-- INPUT RECORDS follows --
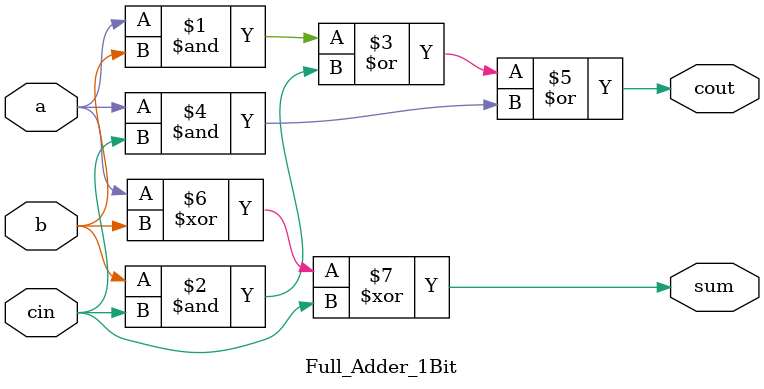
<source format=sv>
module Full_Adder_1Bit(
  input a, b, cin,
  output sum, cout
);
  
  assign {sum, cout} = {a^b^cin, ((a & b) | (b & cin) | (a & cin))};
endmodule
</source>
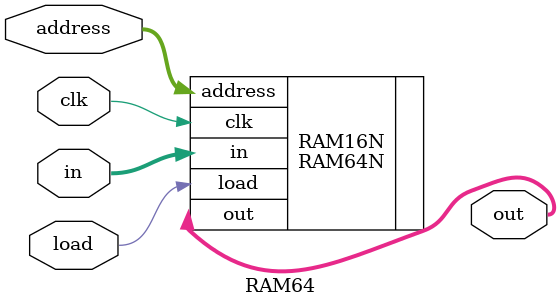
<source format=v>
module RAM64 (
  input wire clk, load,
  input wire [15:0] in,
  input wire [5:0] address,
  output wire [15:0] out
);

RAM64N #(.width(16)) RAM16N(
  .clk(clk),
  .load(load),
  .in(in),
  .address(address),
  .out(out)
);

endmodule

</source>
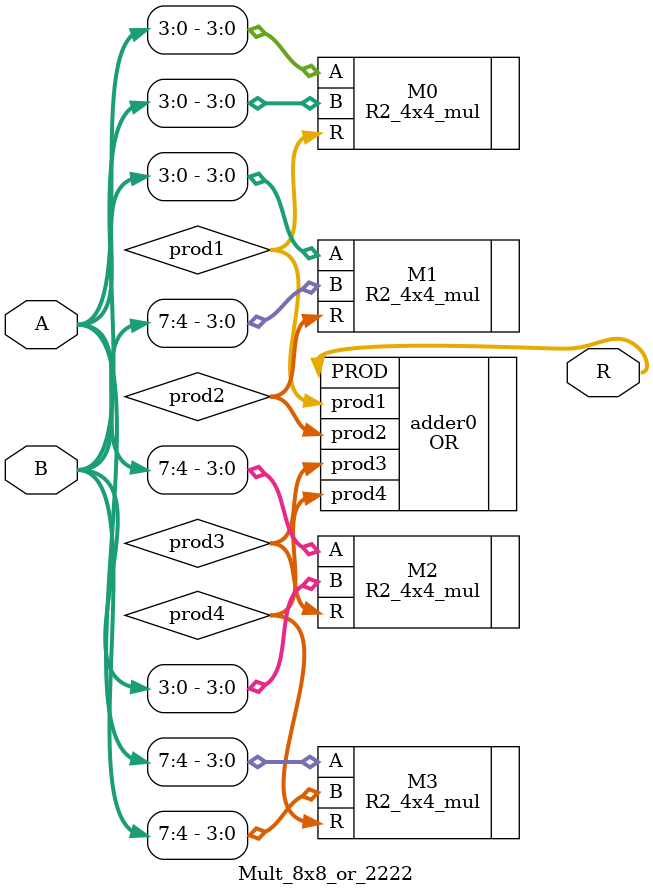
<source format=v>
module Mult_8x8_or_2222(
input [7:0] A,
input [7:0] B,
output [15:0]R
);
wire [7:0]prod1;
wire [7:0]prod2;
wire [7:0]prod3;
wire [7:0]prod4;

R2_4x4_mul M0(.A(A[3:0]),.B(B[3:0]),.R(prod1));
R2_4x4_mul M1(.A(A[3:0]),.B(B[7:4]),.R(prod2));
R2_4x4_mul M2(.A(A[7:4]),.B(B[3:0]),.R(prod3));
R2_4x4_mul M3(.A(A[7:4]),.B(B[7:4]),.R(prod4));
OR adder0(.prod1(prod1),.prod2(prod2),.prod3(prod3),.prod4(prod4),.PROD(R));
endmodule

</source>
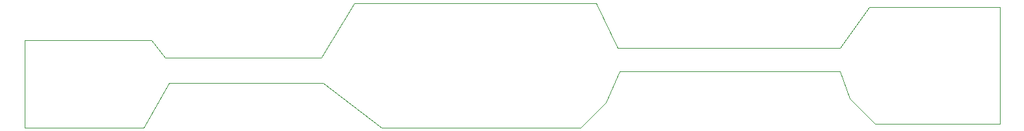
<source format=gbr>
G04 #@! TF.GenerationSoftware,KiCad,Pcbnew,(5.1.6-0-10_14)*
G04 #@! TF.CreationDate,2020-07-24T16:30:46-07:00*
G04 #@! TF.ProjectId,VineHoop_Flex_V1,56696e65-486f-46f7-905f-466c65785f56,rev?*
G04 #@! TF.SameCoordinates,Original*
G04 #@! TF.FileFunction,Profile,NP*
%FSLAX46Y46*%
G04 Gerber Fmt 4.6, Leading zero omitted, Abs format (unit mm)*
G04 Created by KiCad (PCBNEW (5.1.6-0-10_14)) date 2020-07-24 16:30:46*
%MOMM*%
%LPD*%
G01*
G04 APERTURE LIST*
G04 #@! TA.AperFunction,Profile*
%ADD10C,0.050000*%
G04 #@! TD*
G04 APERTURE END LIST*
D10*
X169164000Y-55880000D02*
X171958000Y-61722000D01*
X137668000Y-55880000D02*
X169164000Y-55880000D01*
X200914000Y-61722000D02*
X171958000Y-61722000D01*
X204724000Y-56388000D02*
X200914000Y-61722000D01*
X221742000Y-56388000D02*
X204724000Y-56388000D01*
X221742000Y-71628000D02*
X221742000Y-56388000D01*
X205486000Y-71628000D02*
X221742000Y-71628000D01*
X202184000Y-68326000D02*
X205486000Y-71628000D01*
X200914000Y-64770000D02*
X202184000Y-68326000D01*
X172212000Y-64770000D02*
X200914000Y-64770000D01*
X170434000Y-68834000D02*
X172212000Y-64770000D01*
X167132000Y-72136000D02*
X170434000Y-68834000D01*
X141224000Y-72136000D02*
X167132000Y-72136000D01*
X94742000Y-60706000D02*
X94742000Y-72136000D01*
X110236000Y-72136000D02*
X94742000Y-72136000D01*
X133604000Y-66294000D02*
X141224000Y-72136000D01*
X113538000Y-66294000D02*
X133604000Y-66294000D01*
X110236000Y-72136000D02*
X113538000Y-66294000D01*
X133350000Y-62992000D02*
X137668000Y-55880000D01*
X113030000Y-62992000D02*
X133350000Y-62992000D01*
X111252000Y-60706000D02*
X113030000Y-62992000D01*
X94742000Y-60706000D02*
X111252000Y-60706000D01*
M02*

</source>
-- INPUT RECORDS concluded --
EXERCISE PROMPT: The records above are to be reproduced exactly; the pictures are to be left out.

EXERCISE RESULT:
<source format=sv>
module Full_Adder_1Bit(
  input a, b, cin,
  output sum, cout
);
  
  assign {sum, cout} = {a^b^cin, ((a & b) | (b & cin) | (a & cin))};
endmodule
</source>
<source format=v>
module RAM64 (
  input wire clk, load,
  input wire [15:0] in,
  input wire [5:0] address,
  output wire [15:0] out
);

RAM64N #(.width(16)) RAM16N(
  .clk(clk),
  .load(load),
  .in(in),
  .address(address),
  .out(out)
);

endmodule

</source>
<source format=v>
module Mult_8x8_or_2222(
input [7:0] A,
input [7:0] B,
output [15:0]R
);
wire [7:0]prod1;
wire [7:0]prod2;
wire [7:0]prod3;
wire [7:0]prod4;

R2_4x4_mul M0(.A(A[3:0]),.B(B[3:0]),.R(prod1));
R2_4x4_mul M1(.A(A[3:0]),.B(B[7:4]),.R(prod2));
R2_4x4_mul M2(.A(A[7:4]),.B(B[3:0]),.R(prod3));
R2_4x4_mul M3(.A(A[7:4]),.B(B[7:4]),.R(prod4));
OR adder0(.prod1(prod1),.prod2(prod2),.prod3(prod3),.prod4(prod4),.PROD(R));
endmodule

</source>
<source format=gbr>
G04 #@! TF.GenerationSoftware,KiCad,Pcbnew,(5.1.6-0-10_14)*
G04 #@! TF.CreationDate,2020-07-24T16:30:46-07:00*
G04 #@! TF.ProjectId,VineHoop_Flex_V1,56696e65-486f-46f7-905f-466c65785f56,rev?*
G04 #@! TF.SameCoordinates,Original*
G04 #@! TF.FileFunction,Profile,NP*
%FSLAX46Y46*%
G04 Gerber Fmt 4.6, Leading zero omitted, Abs format (unit mm)*
G04 Created by KiCad (PCBNEW (5.1.6-0-10_14)) date 2020-07-24 16:30:46*
%MOMM*%
%LPD*%
G01*
G04 APERTURE LIST*
G04 #@! TA.AperFunction,Profile*
%ADD10C,0.050000*%
G04 #@! TD*
G04 APERTURE END LIST*
D10*
X169164000Y-55880000D02*
X171958000Y-61722000D01*
X137668000Y-55880000D02*
X169164000Y-55880000D01*
X200914000Y-61722000D02*
X171958000Y-61722000D01*
X204724000Y-56388000D02*
X200914000Y-61722000D01*
X221742000Y-56388000D02*
X204724000Y-56388000D01*
X221742000Y-71628000D02*
X221742000Y-56388000D01*
X205486000Y-71628000D02*
X221742000Y-71628000D01*
X202184000Y-68326000D02*
X205486000Y-71628000D01*
X200914000Y-64770000D02*
X202184000Y-68326000D01*
X172212000Y-64770000D02*
X200914000Y-64770000D01*
X170434000Y-68834000D02*
X172212000Y-64770000D01*
X167132000Y-72136000D02*
X170434000Y-68834000D01*
X141224000Y-72136000D02*
X167132000Y-72136000D01*
X94742000Y-60706000D02*
X94742000Y-72136000D01*
X110236000Y-72136000D02*
X94742000Y-72136000D01*
X133604000Y-66294000D02*
X141224000Y-72136000D01*
X113538000Y-66294000D02*
X133604000Y-66294000D01*
X110236000Y-72136000D02*
X113538000Y-66294000D01*
X133350000Y-62992000D02*
X137668000Y-55880000D01*
X113030000Y-62992000D02*
X133350000Y-62992000D01*
X111252000Y-60706000D02*
X113030000Y-62992000D01*
X94742000Y-60706000D02*
X111252000Y-60706000D01*
M02*

</source>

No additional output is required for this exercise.